If they are what Manolao suggests, then I wanna find one LOL (Maybe from now on, every hole I find, i'll stick my dick though in the hope that someone on the other side sucks it LOL)
ahahah yeah... good idea... just take care is not the hole to control the fire of a big pizza oven!!!!! lol lol laahahah ;-)
Quote; Maybe from now on, every hole I find, i'll stick my dick though in the hope that someone on the other side sucks it LOL) Just hope there aren't a pair of scissors waiting on the other side
Bah, I'm SO sun-burnt today, the pizza oven would probally feel cool compared to the reddness/burns on my neck.
If you saw a guys *member* sticking out of a hole, is that what you would do? chop it off? you're evil LOL
Sorry, but you actually have to do that. Can just picture the look on some guys face - expecting to be blown but to be used as a hat stand!! hehehe..

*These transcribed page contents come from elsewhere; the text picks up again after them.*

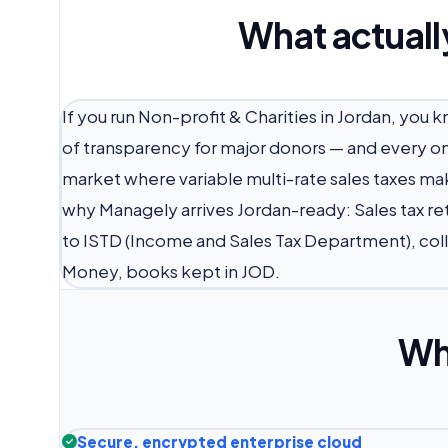
What actuall
If you run Non-profit & Charities in Jordan, you 
of transparency for major donors — and every one
market where variable multi-rate sales taxes mak
why Managely arrives Jordan-ready: Sales tax re
to ISTD (Income and Sales Tax Department), co
Money, books kept in JOD.
Wh
Secure, encrypted enterprise cloud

I like these latest ideas, I would use stop action photograhy to make claymation type videos, only with a penis and some felt fashion accessories, then I would take off my rubber gloves
The sight of someone's pecker with a hat on it would'nt be half as funny as the poor slob on the other side of the wall that just stuck his tallywhacker through a hole in the wall. What if there's a pissed off pit bull on the other side?
theres one at this dive of a bar my friends go to... in the wall between the guys and girls room. ive never seen anything sticking through, though.
oh god no...oh god no....habanero hot sauce is like....if you eat anything with it on it, and even if you wash your hands twice and you take a piss within an hour of touching the bottle....you'll die. seiously i've done this and it killed with mere trace amounts...if it was poured directly on a pecker...i wouldnt be surprised if serious physical damage was done. personally i don't think i'd be down with sticking my ding dong through one of those holes and trusting random people on the other side to be nice to it.